Friday, August 26, 2005

So, yeah, WHATever

I'm not at home on a Friday night. I'm out having cocktails with lots of quite cool people who work in advertising agencies and suchlike.

If I were at home (which I'm not), I'd be probably saying what a rock and roll evening it was, starting with a little dancing with the 3 year old and (almost) 1 year old. They both thought "Sweet Child" by G'n'f'n'r was just as rockin as me. I'd probably follow up with a chaser of Inxs Rockstar. Ohmigod. Marty should win (will he Ms Hubris?). We worked out why the show is such a triumph tonight - it is because there is almost zero cringe (unlike the Idol shows).

And the other thing I might do if I was at home tonight (which I'm not - I'm at Matterhorn, or Motel, or the mirror bar - drinking cocktails and not thinking about the mortgage) - is speculate which was your most "fun" year. "Fun" in this definition doesn't include fun that you might have at anything called a "dinner party" or anything involving ones own children.

Mine, I think, was 1994. This was the year I found myself single ( the only year since I was 16). I was flatting with a gang of 6 very excellent women (imagine the day we could cry out "full house" - all double beds full), we drank almost every night (I think something was on telly on Mondays). We enjoyed $2 pints at Trekkers and Hole in the Wall, endless beers at Bodega, rock star scoring, Barneys dancing, party having.... oh it was all bloody marvellous.

When I first began the exercise I felt a) like it was earlier than it was and b) that I've surely had better times since.

And this is true. I got married in Vegas in '99, and it was a FUCKING BRILLIANT YEAR. But there is something that is great about being 21.

2 comments:

Amanda said...

21 was a good year for me too. I was also single flatting with mainly women and one token guy in a squalid flat in Auckland.
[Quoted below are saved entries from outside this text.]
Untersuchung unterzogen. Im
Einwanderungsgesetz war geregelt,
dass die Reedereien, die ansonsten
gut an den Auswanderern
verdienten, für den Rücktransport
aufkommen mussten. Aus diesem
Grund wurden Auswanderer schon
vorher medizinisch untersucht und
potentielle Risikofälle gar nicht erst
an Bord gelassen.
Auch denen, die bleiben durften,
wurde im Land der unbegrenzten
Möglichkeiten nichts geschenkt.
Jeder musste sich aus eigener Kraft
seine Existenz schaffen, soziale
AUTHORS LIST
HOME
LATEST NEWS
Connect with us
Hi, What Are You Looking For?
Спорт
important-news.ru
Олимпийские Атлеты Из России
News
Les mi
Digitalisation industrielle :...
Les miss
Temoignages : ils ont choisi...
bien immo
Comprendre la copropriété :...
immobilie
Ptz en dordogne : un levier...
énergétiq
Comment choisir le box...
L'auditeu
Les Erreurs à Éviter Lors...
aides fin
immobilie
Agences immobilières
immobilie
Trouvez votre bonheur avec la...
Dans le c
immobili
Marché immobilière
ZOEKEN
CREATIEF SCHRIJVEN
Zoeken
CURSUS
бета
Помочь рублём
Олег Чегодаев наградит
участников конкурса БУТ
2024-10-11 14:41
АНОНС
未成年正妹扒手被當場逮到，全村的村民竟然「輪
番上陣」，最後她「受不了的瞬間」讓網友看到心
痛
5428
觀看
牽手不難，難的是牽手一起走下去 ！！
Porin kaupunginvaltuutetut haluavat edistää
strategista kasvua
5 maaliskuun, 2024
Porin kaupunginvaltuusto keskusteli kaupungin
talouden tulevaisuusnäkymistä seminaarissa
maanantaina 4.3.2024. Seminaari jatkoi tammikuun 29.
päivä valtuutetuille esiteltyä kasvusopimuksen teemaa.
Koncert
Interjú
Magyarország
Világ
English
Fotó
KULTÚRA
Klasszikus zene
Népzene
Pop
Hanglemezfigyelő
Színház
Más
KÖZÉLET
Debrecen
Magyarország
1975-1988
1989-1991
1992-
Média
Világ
We used to not get up on Saturdays for hours because of hang overs and then someone would usually do some baking and we'd eat afghans and watch trashy tv and then go off to the bottle store to get supplies for the evening.
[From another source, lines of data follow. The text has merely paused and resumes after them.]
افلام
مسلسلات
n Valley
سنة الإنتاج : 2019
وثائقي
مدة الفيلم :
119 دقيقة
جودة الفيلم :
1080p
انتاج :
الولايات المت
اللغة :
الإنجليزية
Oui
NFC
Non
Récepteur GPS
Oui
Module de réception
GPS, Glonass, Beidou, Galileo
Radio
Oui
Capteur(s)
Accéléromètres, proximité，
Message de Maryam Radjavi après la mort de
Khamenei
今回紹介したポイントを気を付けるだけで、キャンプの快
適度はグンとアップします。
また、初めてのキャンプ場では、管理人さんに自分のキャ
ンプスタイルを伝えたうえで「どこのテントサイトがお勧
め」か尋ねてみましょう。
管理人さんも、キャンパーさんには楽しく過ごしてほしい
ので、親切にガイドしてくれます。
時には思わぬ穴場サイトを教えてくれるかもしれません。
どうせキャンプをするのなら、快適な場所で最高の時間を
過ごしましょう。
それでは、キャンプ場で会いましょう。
Those were fun times even though at one point I was sharing a bathroom with 14 people. I think the whole trend of people staying at home with their parents for longer is a shame. They are missing out on the young kiwi flatting rite of passage.

But, of course, now is fun too. In a different way.

Kate Borrell said...

1994/95 - 21,always drunk and spent my time at the Malthouse and Ecstasy Plus, Tattou, and early morning nachos at The Diner on Courtenay Place. I'm sure we went to other places... I was just too drunk to remember.